Oksana lives in Zurich and works as an AI language coach for adults rebuilding their lives after displacement. Before that she taught literature. The classroom changed; the attention to words did not.
Story of the Path into AI
After arriving in Switzerland, Oksana saw how many people stumbled not over grammar alone, but over forms, dialects and the hidden rules of official language. A language model first became a translator, then a practice partner. It could simulate a conversation at a counter, but it also invented phrases that sounded fluent and were socially off.
She was dealing with professional recognition, a new language and the feeling of being a beginner again. Instead of hiding that, she turned it into teaching material. She compared automatic translations with everyday Swiss expressions, collected misunderstandings and wrote role-play prompts for offices, rental situations and school meetings.
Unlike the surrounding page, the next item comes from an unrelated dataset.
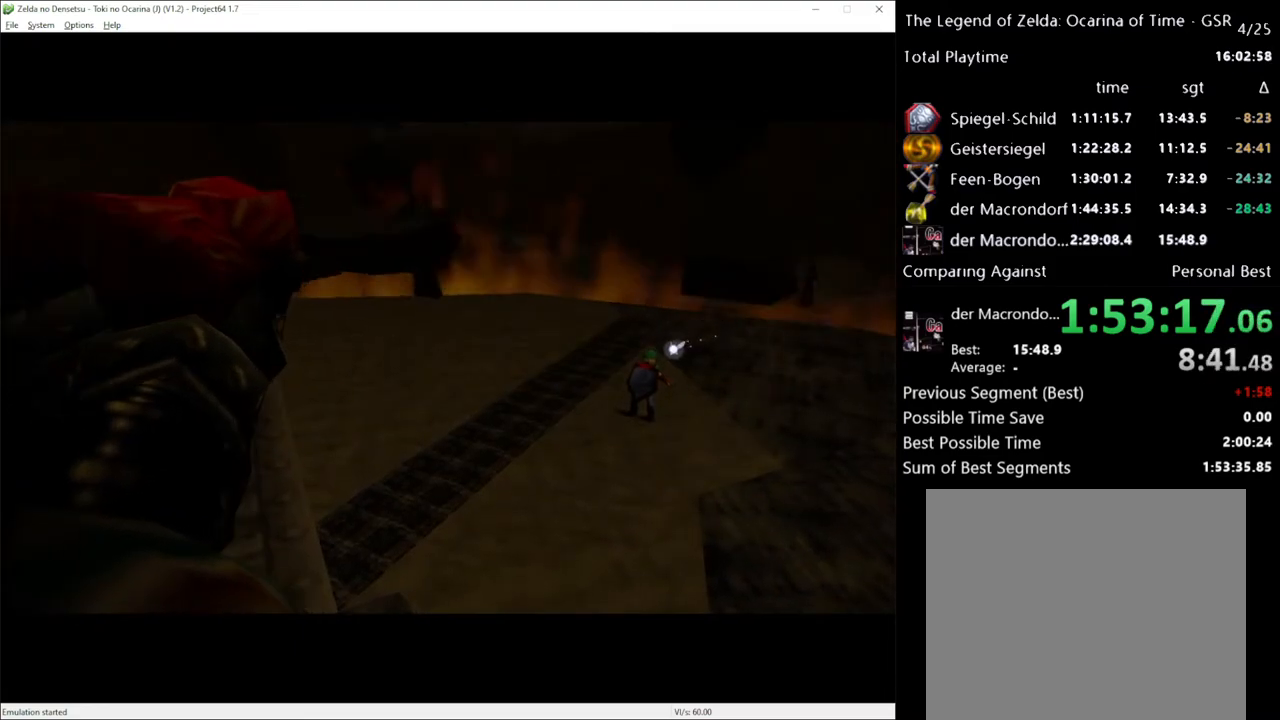
{"buttons": ["R2"], "left_stick": "center", "right_stick": "center", "events": []}
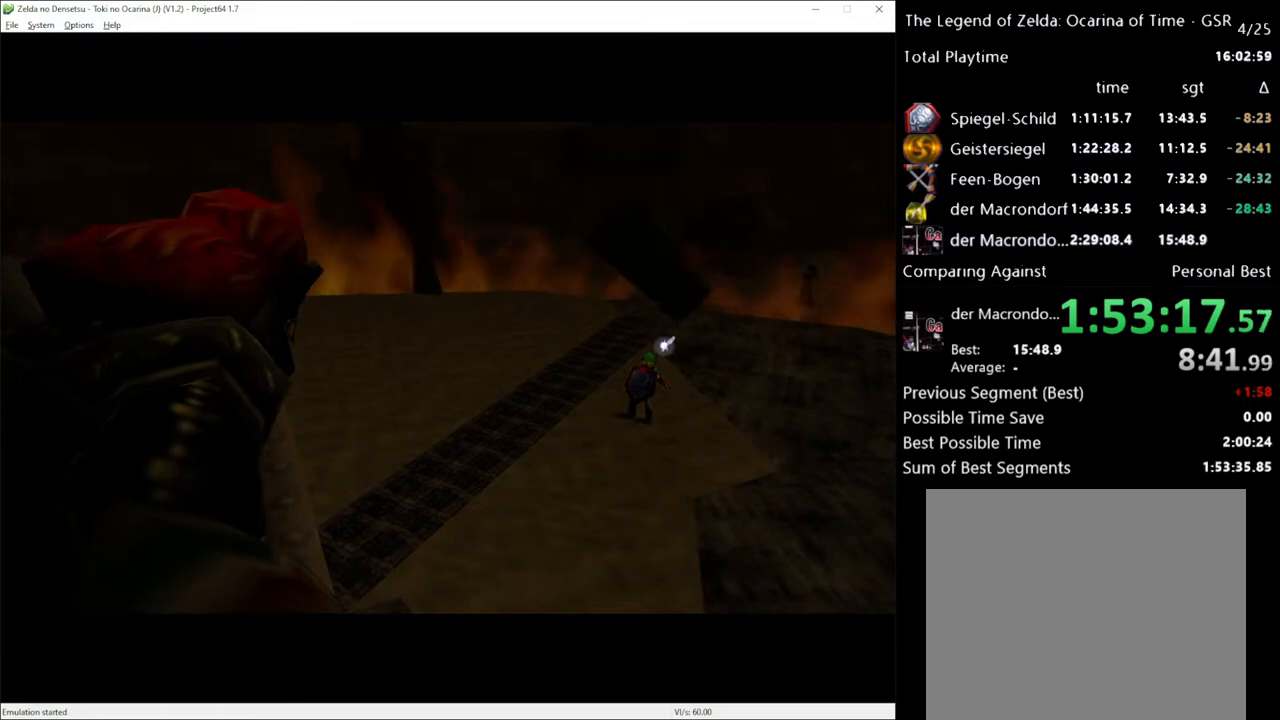
{"buttons": ["R2"], "left_stick": "center", "right_stick": "center", "events": []}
Her first useful set explained administrative vocabulary and made learners practise questions before real appointments. It had to include a strict reminder: preparation is not legal advice, and uncertain cases need a qualified human contact.
Current Work
Today Oksana works in an integration programme and tests AI-supported learning paths for adults. In one exercise on rental contracts, learners first formulate their own questions, then compare them with AI suggestions and finally write down where to seek real advice. The model is a rehearsal room, not the authority.
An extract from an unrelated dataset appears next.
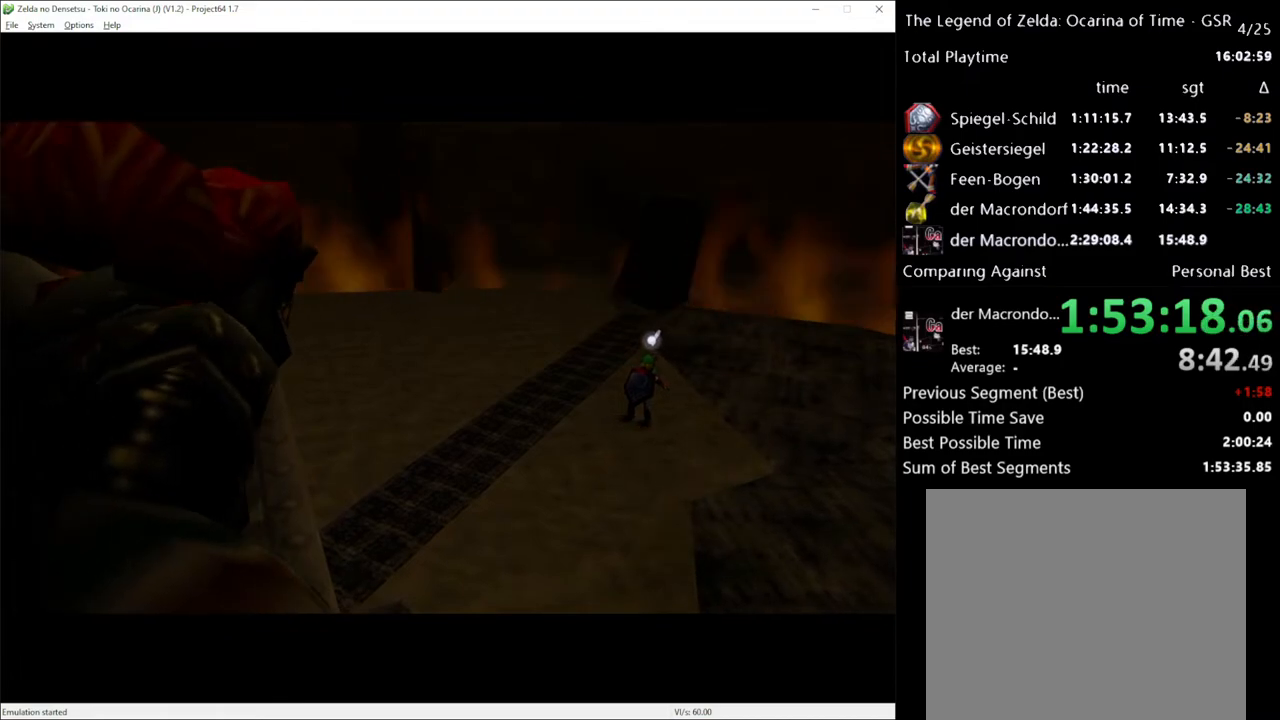
{"buttons": ["R2"], "left_stick": "center", "right_stick": "center", "events": []}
Participants report that they prepare official conversations more calmly and ask more follow-up questions. Oksana considers that a practical success. She remains careful: AI can bridge language gaps, but it must not replace the institutions responsible for fair information.
Personal Advice
“AI can be a bridge, but you must know which side responsibility is on,” Oksana says. She tells learners to use the tool for practice, vocabulary and courage, while keeping important decisions anchored in people who are accountable.
Key Facts
Age and place: 45, Zurich.
Background: displacement, teaching, professional recognition.
Entry into AI: practice set for administrative vocabulary and appointment role-plays.
Focus today: integration and language learning.
Typical tools: language models, role-play prompts, translation comparison.
Werkstattnotiz
Oksana has a page titled “almost right.” It holds phrases that no dictionary would reject and no local person would naturally say. She reads the page before updating exercises. Her current concern is how to teach confidence without teaching people to sound more certain than their situation allows.